At 14 years of age, Mugeni’s life was forever changed when her village was invaded and razed. From then on, she found herself a refugee, reliant on the kindness of strangers and officials to find the kind of stability needed to take care of herself and seek out if anyone she knew, specifically her family, survived.
Please Note: This character guide is not an exhaustive list of every cast member, and character descriptions may contain what can be considered spoilers.

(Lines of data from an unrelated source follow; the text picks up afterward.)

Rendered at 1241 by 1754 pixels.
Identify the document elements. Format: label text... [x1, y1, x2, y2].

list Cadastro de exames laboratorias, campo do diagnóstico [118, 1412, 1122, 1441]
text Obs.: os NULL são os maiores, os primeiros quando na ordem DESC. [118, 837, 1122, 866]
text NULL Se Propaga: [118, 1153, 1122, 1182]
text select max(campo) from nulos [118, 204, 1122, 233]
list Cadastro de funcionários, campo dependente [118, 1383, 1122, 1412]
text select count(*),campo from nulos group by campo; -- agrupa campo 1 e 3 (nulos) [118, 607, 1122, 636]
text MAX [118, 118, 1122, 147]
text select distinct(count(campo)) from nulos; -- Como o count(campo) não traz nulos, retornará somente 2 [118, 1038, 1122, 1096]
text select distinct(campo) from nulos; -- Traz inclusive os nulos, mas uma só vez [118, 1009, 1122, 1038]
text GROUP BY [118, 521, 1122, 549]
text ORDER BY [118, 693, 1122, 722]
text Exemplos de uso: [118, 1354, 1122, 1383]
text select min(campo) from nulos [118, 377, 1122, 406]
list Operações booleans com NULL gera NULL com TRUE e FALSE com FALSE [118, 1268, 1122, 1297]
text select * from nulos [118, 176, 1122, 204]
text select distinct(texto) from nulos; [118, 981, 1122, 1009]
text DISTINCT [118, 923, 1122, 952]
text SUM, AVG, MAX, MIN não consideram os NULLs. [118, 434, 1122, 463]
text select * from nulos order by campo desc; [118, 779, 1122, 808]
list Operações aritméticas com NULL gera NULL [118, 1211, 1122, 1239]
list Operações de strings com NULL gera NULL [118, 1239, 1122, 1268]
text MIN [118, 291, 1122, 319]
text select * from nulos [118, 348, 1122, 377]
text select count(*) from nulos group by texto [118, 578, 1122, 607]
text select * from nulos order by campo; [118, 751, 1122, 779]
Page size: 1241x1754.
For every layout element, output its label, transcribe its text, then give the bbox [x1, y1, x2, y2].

Originally, Mugeni was a girl from a small village community, where everyone knew everyone, and it was like having an extended family member in each home. However, after the village was attacked and burned down, she found herself heading east and eventually to the United States to learn, grow, and even find the stability needed to seek out whether she was an orphan or simply just far from her known relatives.
A Story Not Frequently Seen In Animation
While still fairly recent, “Encanto” presented us with a similar immigration story, featuring a family displaced by fighting, “More Than I Remember” doesn’t have music and comical characters to lighten the mood. This isn’t to say Mugeni’s story is one tragedy after another and purely about human suffering. That isn’t the case at all.
More so, stripped of fantasy and music, “More Than I Remember” may not be palatable for children to consume and lessons easily taught, but it does surmise one experience with being a refugee in a way which is much needed. Mugeni’s story of resilience, hopping from country to country, knowing no one, not even the language, pulls on your heart strings. Add in not knowing whether her parents and siblings lived or died and having to rely on the kindness of strangers, and it creates a tale that so rarely features Black faces.
It makes it feel like “More Than I Remember” expands not only the narrative of what a refugee looks like and their stories but also the importance of having programs that welcome people rather than a nationalist point of view.